REPUBLIKA.CO.ID, RIYADH -- Para petugas kepolisian Arab Saudi pada Sabtu (9/11) bentrok dengan pekerja migran di sebuah distrik miskin ibu kota dan menyebabkan dua orang tewas. Peristiwa tersebut terjadi hampir satu pekan setelah kepolisian negara tersebut melakukan razia visa terhadap para pekerja asing.
Ribuan orang ditangkap dan satu pekerja migran terbunuh dalam razia tersebut. Pasukan keamanan menggunakan gas air mata dan tongkat untuk membubarkan kerumunan pekerja yang melempar bebatuan ke arah polisi dan mobil-mobilnya. "Satu orang yang tewas dalam bentrokan tersebut berkewarganegaraan Arab Saudi sementara seorang lainnya belum dapat diidentifikasi," kata pihak kepolisian dalam sebuah pernyataan tertulis pada Sabtu (9/11) malam.
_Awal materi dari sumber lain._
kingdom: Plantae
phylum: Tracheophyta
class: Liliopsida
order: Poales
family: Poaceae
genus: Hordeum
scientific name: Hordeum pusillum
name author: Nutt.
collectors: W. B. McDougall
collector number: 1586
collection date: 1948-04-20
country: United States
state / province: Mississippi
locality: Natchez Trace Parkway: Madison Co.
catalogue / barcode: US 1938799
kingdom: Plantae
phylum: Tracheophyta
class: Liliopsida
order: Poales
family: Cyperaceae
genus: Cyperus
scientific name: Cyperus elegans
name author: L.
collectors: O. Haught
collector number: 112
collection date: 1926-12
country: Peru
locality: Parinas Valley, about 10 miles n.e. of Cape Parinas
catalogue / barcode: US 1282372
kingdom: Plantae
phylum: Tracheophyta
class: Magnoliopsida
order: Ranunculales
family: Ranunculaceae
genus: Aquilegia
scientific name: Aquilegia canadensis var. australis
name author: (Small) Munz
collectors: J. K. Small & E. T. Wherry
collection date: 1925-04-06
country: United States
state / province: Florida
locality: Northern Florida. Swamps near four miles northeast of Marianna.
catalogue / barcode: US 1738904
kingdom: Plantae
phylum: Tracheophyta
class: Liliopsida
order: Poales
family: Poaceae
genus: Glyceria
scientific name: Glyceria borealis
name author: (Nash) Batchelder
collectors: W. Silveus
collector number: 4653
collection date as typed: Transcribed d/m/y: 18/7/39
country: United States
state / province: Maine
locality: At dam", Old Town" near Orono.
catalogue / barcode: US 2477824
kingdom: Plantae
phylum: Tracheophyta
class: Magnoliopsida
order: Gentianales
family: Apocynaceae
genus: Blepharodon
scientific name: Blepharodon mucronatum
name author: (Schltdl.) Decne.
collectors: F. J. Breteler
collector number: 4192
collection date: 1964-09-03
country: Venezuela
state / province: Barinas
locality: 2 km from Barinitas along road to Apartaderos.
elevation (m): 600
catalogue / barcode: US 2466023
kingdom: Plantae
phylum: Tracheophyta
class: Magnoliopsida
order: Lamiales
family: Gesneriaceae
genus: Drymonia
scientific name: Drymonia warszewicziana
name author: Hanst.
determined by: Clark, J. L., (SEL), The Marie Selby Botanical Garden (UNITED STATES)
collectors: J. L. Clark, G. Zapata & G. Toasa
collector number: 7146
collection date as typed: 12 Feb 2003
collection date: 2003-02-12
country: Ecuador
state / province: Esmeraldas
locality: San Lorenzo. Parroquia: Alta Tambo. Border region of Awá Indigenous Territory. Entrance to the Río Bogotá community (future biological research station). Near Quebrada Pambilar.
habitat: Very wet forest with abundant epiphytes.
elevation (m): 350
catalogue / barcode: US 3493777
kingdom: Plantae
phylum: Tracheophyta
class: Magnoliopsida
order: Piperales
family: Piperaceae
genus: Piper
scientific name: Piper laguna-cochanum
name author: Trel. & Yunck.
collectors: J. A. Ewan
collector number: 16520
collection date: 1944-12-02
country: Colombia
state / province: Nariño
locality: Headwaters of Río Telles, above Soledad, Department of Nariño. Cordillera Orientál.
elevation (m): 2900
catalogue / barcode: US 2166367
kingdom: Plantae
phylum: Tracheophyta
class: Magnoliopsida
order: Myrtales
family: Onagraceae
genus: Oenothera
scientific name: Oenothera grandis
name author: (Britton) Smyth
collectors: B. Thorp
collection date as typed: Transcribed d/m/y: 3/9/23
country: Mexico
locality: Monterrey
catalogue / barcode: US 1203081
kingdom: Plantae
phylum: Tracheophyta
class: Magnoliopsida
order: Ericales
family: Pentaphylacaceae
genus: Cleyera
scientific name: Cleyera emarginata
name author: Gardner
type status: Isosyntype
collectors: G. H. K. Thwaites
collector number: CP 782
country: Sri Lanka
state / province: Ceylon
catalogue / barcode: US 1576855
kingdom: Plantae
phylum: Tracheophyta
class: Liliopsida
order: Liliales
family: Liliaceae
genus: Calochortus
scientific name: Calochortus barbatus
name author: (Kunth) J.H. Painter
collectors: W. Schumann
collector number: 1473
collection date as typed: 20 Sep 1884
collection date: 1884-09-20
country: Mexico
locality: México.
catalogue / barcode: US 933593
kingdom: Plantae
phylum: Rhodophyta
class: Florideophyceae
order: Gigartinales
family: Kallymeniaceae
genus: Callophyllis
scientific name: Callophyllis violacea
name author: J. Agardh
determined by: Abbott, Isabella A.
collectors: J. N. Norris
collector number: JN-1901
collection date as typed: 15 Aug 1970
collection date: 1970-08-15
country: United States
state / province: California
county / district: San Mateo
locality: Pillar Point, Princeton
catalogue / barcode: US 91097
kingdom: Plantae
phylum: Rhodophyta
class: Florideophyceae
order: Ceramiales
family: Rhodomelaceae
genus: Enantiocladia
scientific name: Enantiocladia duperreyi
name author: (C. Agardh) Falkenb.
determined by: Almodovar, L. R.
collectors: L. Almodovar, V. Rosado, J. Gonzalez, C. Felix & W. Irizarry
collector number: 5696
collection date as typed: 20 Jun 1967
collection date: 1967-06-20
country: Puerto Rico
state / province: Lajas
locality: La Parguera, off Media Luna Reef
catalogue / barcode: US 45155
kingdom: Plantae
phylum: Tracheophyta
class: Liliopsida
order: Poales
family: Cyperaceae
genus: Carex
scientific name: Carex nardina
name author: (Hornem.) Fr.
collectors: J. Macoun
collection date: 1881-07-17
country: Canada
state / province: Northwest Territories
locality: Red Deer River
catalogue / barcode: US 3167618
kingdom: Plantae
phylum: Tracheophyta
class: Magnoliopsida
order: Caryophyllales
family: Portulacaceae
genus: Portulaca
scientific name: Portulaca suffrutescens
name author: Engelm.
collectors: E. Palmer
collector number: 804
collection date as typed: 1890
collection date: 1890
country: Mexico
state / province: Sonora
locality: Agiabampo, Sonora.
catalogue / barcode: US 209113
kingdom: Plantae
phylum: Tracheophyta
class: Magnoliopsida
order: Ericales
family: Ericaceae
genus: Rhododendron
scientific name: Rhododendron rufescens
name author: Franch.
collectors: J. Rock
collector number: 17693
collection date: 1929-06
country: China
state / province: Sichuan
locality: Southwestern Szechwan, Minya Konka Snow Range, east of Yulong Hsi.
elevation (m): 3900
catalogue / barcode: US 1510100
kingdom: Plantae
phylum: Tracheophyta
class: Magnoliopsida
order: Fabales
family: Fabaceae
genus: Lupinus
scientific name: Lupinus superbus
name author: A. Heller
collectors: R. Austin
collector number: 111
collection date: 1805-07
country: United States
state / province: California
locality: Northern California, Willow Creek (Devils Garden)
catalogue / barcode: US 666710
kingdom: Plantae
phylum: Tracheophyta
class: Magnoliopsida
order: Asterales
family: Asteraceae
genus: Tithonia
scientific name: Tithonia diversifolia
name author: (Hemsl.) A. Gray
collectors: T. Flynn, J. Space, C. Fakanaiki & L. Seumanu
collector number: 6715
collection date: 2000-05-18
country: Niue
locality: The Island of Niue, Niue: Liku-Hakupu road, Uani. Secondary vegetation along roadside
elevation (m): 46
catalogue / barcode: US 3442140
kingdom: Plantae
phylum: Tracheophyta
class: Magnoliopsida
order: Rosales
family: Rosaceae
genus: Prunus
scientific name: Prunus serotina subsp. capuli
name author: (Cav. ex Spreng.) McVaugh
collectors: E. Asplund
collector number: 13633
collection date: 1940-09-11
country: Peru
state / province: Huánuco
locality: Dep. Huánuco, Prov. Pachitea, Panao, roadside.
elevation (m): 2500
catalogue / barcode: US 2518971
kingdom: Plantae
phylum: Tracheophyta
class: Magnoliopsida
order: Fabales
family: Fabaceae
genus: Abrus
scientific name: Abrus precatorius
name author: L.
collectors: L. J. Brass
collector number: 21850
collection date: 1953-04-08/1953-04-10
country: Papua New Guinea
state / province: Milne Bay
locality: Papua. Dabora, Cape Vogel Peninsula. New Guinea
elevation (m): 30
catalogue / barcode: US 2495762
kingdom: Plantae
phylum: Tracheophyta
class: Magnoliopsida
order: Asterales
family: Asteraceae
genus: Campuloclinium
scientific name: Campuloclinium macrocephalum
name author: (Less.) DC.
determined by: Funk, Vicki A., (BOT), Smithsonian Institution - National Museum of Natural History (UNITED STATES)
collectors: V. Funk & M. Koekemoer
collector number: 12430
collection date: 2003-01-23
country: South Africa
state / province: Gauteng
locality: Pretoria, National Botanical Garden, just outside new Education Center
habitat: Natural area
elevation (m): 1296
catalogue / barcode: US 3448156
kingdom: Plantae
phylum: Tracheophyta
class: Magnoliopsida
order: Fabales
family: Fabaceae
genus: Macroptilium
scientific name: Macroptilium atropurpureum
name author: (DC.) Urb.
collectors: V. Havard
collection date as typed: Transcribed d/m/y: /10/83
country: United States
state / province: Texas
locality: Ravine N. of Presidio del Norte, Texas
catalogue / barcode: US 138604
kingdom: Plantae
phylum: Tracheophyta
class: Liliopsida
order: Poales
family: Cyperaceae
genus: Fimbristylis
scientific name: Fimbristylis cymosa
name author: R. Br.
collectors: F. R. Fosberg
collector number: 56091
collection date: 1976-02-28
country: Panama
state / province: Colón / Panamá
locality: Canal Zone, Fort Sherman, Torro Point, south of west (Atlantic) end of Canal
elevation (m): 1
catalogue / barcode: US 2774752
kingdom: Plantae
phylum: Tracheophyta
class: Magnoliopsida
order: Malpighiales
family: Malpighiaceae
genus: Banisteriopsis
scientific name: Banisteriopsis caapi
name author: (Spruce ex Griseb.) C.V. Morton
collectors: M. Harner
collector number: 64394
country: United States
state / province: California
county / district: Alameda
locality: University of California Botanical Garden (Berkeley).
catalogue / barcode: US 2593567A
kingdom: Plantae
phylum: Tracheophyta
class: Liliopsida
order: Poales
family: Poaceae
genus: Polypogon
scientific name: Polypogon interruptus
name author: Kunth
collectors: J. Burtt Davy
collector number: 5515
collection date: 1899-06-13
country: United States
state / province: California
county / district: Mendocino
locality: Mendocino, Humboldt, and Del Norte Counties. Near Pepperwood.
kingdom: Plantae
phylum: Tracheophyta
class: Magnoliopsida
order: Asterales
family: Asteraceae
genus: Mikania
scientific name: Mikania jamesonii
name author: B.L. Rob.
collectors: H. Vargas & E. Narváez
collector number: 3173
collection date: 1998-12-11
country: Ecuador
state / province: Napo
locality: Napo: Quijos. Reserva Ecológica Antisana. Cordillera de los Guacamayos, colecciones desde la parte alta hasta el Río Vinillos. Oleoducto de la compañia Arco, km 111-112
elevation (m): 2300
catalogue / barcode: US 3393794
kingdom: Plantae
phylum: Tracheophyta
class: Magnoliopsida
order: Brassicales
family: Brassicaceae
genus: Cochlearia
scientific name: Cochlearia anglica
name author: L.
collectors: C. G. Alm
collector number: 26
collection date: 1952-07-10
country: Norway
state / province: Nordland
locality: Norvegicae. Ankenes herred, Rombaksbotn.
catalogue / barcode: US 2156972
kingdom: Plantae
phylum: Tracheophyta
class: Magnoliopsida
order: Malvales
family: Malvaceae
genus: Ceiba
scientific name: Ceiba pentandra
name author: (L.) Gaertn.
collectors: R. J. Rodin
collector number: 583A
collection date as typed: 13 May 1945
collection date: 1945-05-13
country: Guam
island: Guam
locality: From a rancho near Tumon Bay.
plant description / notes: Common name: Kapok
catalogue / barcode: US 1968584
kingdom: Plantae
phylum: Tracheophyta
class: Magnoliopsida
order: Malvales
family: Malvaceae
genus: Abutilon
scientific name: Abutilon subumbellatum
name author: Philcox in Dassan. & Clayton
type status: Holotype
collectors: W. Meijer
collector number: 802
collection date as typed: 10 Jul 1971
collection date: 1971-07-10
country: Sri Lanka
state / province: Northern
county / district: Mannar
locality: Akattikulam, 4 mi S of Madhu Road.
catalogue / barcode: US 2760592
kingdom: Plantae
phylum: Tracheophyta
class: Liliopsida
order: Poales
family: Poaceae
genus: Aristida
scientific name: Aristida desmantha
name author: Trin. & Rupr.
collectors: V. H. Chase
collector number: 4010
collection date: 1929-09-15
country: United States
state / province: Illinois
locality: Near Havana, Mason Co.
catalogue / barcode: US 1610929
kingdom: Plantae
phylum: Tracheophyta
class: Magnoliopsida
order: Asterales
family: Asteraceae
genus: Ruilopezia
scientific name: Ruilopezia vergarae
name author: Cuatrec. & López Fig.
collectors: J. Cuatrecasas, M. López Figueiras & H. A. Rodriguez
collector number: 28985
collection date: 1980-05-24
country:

Sebanyak 561 orang yang diduga terlibat dalam kerusuhan ditangkap dan 68 orang dinyatakan terluka. Sebagian besar pekerja migran yang terlibat dalam bentrokan tersebut diduga berasal dari benua Afrika.
Sebelumnya pemerintah Arab Saudi menyatakan tidak akan membiarkan para pekerja asing yang melanggar peraturan visa dengan bekerja di perusahaan yang tidak mensponsori kedatangan mereka ke negara produsen minyak terbesar di dunia tersebut. Tujuan dari razia visa tersebut adalah untuk menghentikan praktik jual beli pekerja murah yang ilegal, mengurangi jumlah pekerja asing dan memberi kesempatan pada warga lokal untuk bekerja di sektor rumah tangga.
Razia tersebut dilakukan setelah amnesti tujuh bulan yang diberikan pemerintah Arab Saudi bagi pekerja migran untuk memperbaharui status visa berakhir pada Senin (4/11) lalu. Dalam masa amnesti tersebut, para pekerja asing yang melanggar aturan visa juga diperbolehkan untuk meninggalkan Arab Saudi.
Pada Rabu (6/11) lalu, seorang warga Ethiopia terbunuh saat dia berusaha merebut pistol dari tangan polisi yang sedang melakukan razia, seperti dilaporkan surat kabar Arab News, Jumat (8/11). Sebagian besar dari mereka yang tertangkap diperkirakan akan dideportasi dan kembali ke negara asal.
Banyak para ekspatriat tersebut mengatakan mereka tidak dapat memanfaatkan amnesti karena rumitnya birokrasi di Arab Saudi dan adanya ketidak-sepahaman dengan perusahaan sponsor. Di sejumlah jalan pemukiman miskin Riyadh, para warga Arab Saudi banyak yang terlihat membawa pisau untuk melindungi harta mereka.